• **The problem**: Reply with each record repeated exactly.

☆ ☆ ☆ ☆

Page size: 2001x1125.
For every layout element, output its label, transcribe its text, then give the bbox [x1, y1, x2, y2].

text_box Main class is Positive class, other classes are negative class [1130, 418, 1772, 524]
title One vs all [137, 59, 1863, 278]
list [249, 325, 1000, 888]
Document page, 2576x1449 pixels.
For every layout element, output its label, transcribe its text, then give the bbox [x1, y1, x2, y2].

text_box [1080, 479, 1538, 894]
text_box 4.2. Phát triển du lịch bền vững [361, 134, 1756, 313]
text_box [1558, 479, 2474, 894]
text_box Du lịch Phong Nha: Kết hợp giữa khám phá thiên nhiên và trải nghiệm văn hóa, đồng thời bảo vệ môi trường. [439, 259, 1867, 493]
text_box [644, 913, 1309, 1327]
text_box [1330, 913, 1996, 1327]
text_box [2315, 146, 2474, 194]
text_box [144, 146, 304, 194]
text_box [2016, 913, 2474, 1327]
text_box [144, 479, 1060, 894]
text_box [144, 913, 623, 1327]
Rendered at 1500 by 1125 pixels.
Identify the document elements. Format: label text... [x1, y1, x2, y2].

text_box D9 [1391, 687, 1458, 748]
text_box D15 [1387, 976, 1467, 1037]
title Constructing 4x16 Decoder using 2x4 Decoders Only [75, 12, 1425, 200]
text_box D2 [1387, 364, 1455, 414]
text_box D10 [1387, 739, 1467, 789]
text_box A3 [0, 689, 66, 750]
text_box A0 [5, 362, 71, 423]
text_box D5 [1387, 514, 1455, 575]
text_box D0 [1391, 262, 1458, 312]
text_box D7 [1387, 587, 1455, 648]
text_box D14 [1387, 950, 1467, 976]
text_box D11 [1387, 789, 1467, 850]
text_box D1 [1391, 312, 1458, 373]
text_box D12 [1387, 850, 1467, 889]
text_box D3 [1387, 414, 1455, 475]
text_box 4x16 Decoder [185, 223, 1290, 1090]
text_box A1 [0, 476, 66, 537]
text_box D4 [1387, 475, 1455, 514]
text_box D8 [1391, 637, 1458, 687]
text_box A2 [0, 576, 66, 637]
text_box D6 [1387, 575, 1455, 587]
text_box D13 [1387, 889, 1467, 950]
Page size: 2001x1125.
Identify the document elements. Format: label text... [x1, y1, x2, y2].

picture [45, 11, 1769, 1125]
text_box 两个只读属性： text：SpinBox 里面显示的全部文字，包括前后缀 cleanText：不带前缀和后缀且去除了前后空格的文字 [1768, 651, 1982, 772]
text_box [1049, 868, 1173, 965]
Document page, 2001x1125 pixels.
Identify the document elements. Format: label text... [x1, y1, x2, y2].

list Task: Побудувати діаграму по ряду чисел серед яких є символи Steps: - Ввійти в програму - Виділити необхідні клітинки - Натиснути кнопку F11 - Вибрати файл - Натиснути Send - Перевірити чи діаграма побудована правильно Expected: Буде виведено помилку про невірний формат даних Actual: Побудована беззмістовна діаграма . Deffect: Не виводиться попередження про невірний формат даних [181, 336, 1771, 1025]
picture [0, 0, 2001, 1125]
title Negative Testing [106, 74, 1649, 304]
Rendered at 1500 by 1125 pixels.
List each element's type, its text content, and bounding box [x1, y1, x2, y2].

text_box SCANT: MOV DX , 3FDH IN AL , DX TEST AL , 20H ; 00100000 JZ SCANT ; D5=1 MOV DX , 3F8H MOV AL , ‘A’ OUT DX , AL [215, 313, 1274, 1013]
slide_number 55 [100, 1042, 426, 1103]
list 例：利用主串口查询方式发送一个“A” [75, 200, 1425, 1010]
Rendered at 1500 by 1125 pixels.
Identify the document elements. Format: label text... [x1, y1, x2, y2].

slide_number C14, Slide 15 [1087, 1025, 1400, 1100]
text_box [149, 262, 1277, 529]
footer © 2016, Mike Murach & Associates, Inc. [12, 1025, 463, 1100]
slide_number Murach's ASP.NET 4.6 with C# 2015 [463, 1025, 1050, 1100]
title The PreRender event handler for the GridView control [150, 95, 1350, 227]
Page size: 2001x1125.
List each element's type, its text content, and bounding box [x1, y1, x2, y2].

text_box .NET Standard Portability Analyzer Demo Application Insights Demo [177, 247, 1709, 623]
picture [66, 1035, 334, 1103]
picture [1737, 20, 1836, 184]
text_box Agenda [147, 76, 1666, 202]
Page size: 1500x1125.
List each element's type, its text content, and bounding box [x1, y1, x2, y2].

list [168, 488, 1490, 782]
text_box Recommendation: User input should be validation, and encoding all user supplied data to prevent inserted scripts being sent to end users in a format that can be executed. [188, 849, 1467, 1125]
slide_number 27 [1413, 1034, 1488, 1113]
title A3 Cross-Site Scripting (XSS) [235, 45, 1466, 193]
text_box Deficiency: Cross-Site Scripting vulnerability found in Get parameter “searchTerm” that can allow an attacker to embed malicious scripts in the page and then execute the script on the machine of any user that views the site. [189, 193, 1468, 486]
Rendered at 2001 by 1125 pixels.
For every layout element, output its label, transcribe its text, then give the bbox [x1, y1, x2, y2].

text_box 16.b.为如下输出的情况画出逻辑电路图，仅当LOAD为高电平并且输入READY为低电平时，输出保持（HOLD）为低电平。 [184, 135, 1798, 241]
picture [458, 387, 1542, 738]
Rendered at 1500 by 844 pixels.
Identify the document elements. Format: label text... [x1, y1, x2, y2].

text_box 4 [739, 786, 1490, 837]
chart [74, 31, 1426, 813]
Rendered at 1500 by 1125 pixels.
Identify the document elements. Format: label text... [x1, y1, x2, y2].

☆ ☆ ☆ ☆

• **Reply to the task**:
Page size: 2001x1125.
For every layout element, output its label, transcribe its text, then give the bbox [x1, y1, x2, y2].

text_box Main class is Positive class, other classes are negative class [1130, 418, 1772, 524]
title One vs all [137, 59, 1863, 278]
list [249, 325, 1000, 888]
Document page, 2576x1449 pixels.
For every layout element, output its label, transcribe its text, then give the bbox [x1, y1, x2, y2].

text_box [1080, 479, 1538, 894]
text_box 4.2. Phát triển du lịch bền vững [361, 134, 1756, 313]
text_box [1558, 479, 2474, 894]
text_box Du lịch Phong Nha: Kết hợp giữa khám phá thiên nhiên và trải nghiệm văn hóa, đồng thời bảo vệ môi trường. [439, 259, 1867, 493]
text_box [644, 913, 1309, 1327]
text_box [1330, 913, 1996, 1327]
text_box [2315, 146, 2474, 194]
text_box [144, 146, 304, 194]
text_box [2016, 913, 2474, 1327]
text_box [144, 479, 1060, 894]
text_box [144, 913, 623, 1327]
Rendered at 1500 by 1125 pixels.
Identify the document elements. Format: label text... [x1, y1, x2, y2].

text_box D9 [1391, 687, 1458, 748]
text_box D15 [1387, 976, 1467, 1037]
title Constructing 4x16 Decoder using 2x4 Decoders Only [75, 12, 1425, 200]
text_box D2 [1387, 364, 1455, 414]
text_box D10 [1387, 739, 1467, 789]
text_box A3 [0, 689, 66, 750]
text_box A0 [5, 362, 71, 423]
text_box D5 [1387, 514, 1455, 575]
text_box D0 [1391, 262, 1458, 312]
text_box D7 [1387, 587, 1455, 648]
text_box D14 [1387, 950, 1467, 976]
text_box D11 [1387, 789, 1467, 850]
text_box D1 [1391, 312, 1458, 373]
text_box D12 [1387, 850, 1467, 889]
text_box D3 [1387, 414, 1455, 475]
text_box 4x16 Decoder [185, 223, 1290, 1090]
text_box A1 [0, 476, 66, 537]
text_box D4 [1387, 475, 1455, 514]
text_box D8 [1391, 637, 1458, 687]
text_box A2 [0, 576, 66, 637]
text_box D6 [1387, 575, 1455, 587]
text_box D13 [1387, 889, 1467, 950]
Page size: 2001x1125.
Identify the document elements. Format: label text... [x1, y1, x2, y2].

picture [45, 11, 1769, 1125]
text_box 两个只读属性： text：SpinBox 里面显示的全部文字，包括前后缀 cleanText：不带前缀和后缀且去除了前后空格的文字 [1768, 651, 1982, 772]
text_box [1049, 868, 1173, 965]
Document page, 2001x1125 pixels.
Identify the document elements. Format: label text... [x1, y1, x2, y2].

list Task: Побудувати діаграму по ряду чисел серед яких є символи Steps: - Ввійти в програму - Виділити необхідні клітинки - Натиснути кнопку F11 - Вибрати файл - Натиснути Send - Перевірити чи діаграма побудована правильно Expected: Буде виведено помилку про невірний формат даних Actual: Побудована беззмістовна діаграма . Deffect: Не виводиться попередження про невірний формат даних [181, 336, 1771, 1025]
picture [0, 0, 2001, 1125]
title Negative Testing [106, 74, 1649, 304]
Rendered at 1500 by 1125 pixels.
List each element's type, its text content, and bounding box [x1, y1, x2, y2].

text_box SCANT: MOV DX , 3FDH IN AL , DX TEST AL , 20H ; 00100000 JZ SCANT ; D5=1 MOV DX , 3F8H MOV AL , ‘A’ OUT DX , AL [215, 313, 1274, 1013]
slide_number 55 [100, 1042, 426, 1103]
list 例：利用主串口查询方式发送一个“A” [75, 200, 1425, 1010]
Rendered at 1500 by 1125 pixels.
Identify the document elements. Format: label text... [x1, y1, x2, y2].

slide_number C14, Slide 15 [1087, 1025, 1400, 1100]
text_box [149, 262, 1277, 529]
footer © 2016, Mike Murach & Associates, Inc. [12, 1025, 463, 1100]
slide_number Murach's ASP.NET 4.6 with C# 2015 [463, 1025, 1050, 1100]
title The PreRender event handler for the GridView control [150, 95, 1350, 227]
Page size: 2001x1125.
List each element's type, its text content, and bounding box [x1, y1, x2, y2].

text_box .NET Standard Portability Analyzer Demo Application Insights Demo [177, 247, 1709, 623]
picture [66, 1035, 334, 1103]
picture [1737, 20, 1836, 184]
text_box Agenda [147, 76, 1666, 202]
Page size: 1500x1125.
List each element's type, its text content, and bounding box [x1, y1, x2, y2].

list [168, 488, 1490, 782]
text_box Recommendation: User input should be validation, and encoding all user supplied data to prevent inserted scripts being sent to end users in a format that can be executed. [188, 849, 1467, 1125]
slide_number 27 [1413, 1034, 1488, 1113]
title A3 Cross-Site Scripting (XSS) [235, 45, 1466, 193]
text_box Deficiency: Cross-Site Scripting vulnerability found in Get parameter “searchTerm” that can allow an attacker to embed malicious scripts in the page and then execute the script on the machine of any user that views the site. [189, 193, 1468, 486]
Rendered at 2001 by 1125 pixels.
For every layout element, output its label, transcribe its text, then give the bbox [x1, y1, x2, y2].

text_box 16.b.为如下输出的情况画出逻辑电路图，仅当LOAD为高电平并且输入READY为低电平时，输出保持（HOLD）为低电平。 [184, 135, 1798, 241]
picture [458, 387, 1542, 738]
Rendered at 1500 by 844 pixels.
Identify the document elements. Format: label text... [x1, y1, x2, y2].

text_box 4 [739, 786, 1490, 837]
chart [74, 31, 1426, 813]
Rendered at 1500 by 1125 pixels.
Identify the document elements. Format: label text... [x1, y1, x2, y2].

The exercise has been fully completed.